Skip to main content
The SerenityOS kernel implements a priority-based preemptive multitasking scheduler that manages processes and threads. The scheduling subsystem is located in Kernel/Tasks/ and provides fair CPU time distribution across multiple threads.

Core Concepts

Process

A Process (Kernel/Tasks/Process.h) represents a program in execution with its own:
  • Address space (AddressSpace)
  • Open file descriptors
  • Credentials (UID, GID, groups)
  • Security context (pledge promises, unveil paths)
  • One or more threads
  • Process group and session membership
Processes are identified by a unique ProcessID (pid) and have a parent process (ppid).

Key Process State

class Process : public ListedRefCounted<Process, LockType::Spinlock> {
    ProcessID pid;
    ProcessID ppid;
    RefPtr<Credentials> credentials;
    RefPtr<ProcessGroup> process_group;
    RefPtr<TTY> tty;
    u32 promises;           // pledge promises
    u32 execpromises;       // exec pledge promises
    mode_t umask;
    VirtualAddress signal_trampoline;
    u32 thread_count;
};

Thread

A Thread (Kernel/Tasks/Thread.h) is the schedulable unit of execution. Each thread has:
  • Unique thread ID (ThreadID)
  • Reference to parent process
  • Priority level (1-31)
  • CPU affinity mask
  • Register state
  • Kernel and user stacks
  • Thread-local storage (TLS)

Thread States

enum class State : u8 {
    Invalid = 0,
    Runnable,     // Ready to run
    Running,      // Currently executing
    Dying,        // Exiting
    Dead,         // Fully terminated
    Stopped,      // Stopped by signal (SIGSTOP)
    Blocked,      // Waiting for resource
};
Only threads in the Runnable state are eligible for scheduling.

> _DATA PROVIDED_
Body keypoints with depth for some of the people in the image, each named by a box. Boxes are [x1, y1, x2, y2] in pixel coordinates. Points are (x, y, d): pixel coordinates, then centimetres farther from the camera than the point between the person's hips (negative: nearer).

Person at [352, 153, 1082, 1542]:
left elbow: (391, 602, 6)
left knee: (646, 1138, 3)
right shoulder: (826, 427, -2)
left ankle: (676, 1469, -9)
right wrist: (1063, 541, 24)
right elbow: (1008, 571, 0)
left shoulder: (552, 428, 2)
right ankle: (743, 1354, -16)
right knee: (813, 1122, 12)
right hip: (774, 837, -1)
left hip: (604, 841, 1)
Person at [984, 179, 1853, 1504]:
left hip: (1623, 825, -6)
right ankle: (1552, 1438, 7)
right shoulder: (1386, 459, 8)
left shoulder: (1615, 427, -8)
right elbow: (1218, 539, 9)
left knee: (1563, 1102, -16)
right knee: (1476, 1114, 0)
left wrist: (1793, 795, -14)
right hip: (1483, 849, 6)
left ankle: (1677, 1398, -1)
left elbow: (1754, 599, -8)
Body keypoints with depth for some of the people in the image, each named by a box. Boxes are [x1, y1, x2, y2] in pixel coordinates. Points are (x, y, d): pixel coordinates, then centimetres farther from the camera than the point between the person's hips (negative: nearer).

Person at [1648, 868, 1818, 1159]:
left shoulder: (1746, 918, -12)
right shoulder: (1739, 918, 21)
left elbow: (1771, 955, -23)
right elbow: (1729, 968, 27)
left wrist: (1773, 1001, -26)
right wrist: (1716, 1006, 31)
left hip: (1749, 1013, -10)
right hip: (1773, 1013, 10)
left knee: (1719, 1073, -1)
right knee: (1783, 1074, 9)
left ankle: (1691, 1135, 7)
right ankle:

> _TASKS TO CARRY OUT_
1 - In the SerenityOS scheduler overview, reproduce the stretch from "Skip to main" through "across multiple threads.", changing "priority-based" to "round-robin".
2 - Condense the paragraph of the SerenityOS scheduler overview that begins "The SerenityOS kernel implements" into a shorter version that keeps its main facts.
3 - Continue the SerenityOS scheduler overview beyond its final sentence.

> _ANSWERS_
1 -
Skip to main content
The SerenityOS kernel implements a round-robin preemptive multitasking scheduler that manages processes and threads. The scheduling subsystem is located in Kernel/Tasks/ and provides fair CPU time distribution across multiple threads.

2 - The SerenityOS kernel uses a priority-based preemptive multitasking scheduler to manage processes and threads. The scheduler resides in Kernel/Tasks/ and distributes CPU time fairly among threads.

3 -
The Scheduler

The Scheduler (Kernel/Tasks/Scheduler.h) is responsible for:
  • Selecting the next thread to run
  • Context switching between threads
  • Managing runnable thread queues
  • Timer-based preemption
  • Idle loop execution

Scheduling Algorithm

SerenityOS uses a priority-based round-robin scheduler with multiple priority queues:
static constexpr size_t priority_queue_count = 32;
Array<ThreadReadyQueue, priority_queue_count> queues;
Thread priorities range from THREAD_PRIORITY_MIN (1) to THREAD_PRIORITY_MAX (31):
  • Higher values = higher priority
  • Default priority: 30 (normal)
  • Idle threads: priority 1
The scheduler maintains a bitmask of non-empty queues for efficient queue selection:
struct ThreadReadyQueues {
    u32 mask {};  // Bitmask of non-empty queues
    Array<ThreadReadyQueue, count> queues;
};
When selecting the next thread, the scheduler uses bit_scan_forward() to find the highest-priority non-empty queue in O(1) time.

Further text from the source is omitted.